**THE DATA:**
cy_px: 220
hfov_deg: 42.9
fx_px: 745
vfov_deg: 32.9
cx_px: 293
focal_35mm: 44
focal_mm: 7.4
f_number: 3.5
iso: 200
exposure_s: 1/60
* * *
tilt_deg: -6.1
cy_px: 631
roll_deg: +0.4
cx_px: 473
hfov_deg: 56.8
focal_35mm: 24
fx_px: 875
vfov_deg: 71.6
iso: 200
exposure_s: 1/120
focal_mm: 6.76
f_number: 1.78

**TASK INSTRUCTIONS:**
Give back the records above exactly, limited to the lines between the one holding "focal_35mm: 24" and the one holding "f_number: 1.78", inclusive.

**WRITTEN RESPONSE:**
focal_35mm: 24
fx_px: 875
vfov_deg: 71.6
iso: 200
exposure_s: 1/120
focal_mm: 6.76
f_number: 1.78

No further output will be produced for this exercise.